The problem >> The lines from the one holding "middle tip: (764, 266)" to the end of the records below, exactly as written, are the only thing to return.

(Structured pose outputs)
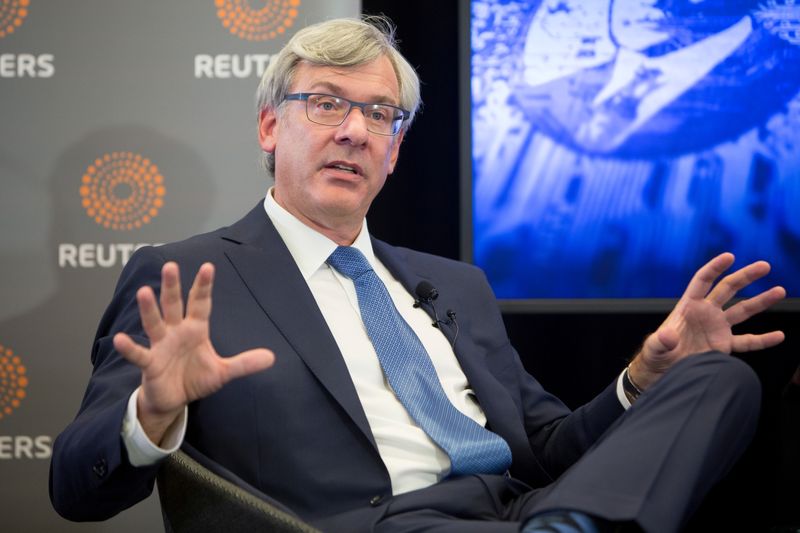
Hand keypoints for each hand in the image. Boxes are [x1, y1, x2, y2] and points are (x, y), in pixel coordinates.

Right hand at [113, 262, 274, 444]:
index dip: (203, 287)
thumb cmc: (195, 379)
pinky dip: (129, 348)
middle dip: (172, 287)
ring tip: (143, 291)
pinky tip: (119, 339)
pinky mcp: (150, 364)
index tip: (208, 267)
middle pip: (174, 305)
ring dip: (149, 308)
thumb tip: (272, 357)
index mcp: (195, 329)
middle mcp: (176, 332)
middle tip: (171, 266)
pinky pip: (139, 354)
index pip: (201, 304)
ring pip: (154, 323)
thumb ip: (244, 363)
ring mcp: (161, 346)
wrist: (174, 400)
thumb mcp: (223, 372)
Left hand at [629, 253, 784, 389]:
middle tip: (764, 266)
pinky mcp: (724, 345)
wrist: (664, 372)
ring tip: (780, 290)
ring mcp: (717, 328)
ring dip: (761, 301)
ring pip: (743, 311)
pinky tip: (779, 335)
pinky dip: (763, 340)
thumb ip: (661, 341)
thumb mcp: (654, 348)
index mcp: (688, 307)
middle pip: (728, 289)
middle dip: (745, 276)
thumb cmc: (655, 355)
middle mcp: (706, 313)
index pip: (702, 281)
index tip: (729, 256)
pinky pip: (747, 341)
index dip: (714, 268)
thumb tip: (669, 336)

Solution to the problem >>
middle tip: (764, 266)
pinky mcp: (724, 345)
wrist: (664, 372)
ring tip: (780, 290)
ring mcp: (717, 328)
ring dip: (761, 301)
ring pip: (743, 311)
pinky tip: (779, 335)
pinky dip: (763, 340)
thumb ip: (661, 341)
thumb mcp: (654, 348)
index mcp: (688, 307)
middle pip: (728, 289)
middle dip: (745, 276)
thumb cmc: (655, 355)
middle mcp: (706, 313)
index pip: (702, 281)
index tip: (729, 256)
pinky pip: (747, 341)
index dip: (714, 268)
thumb tip: (669, 336)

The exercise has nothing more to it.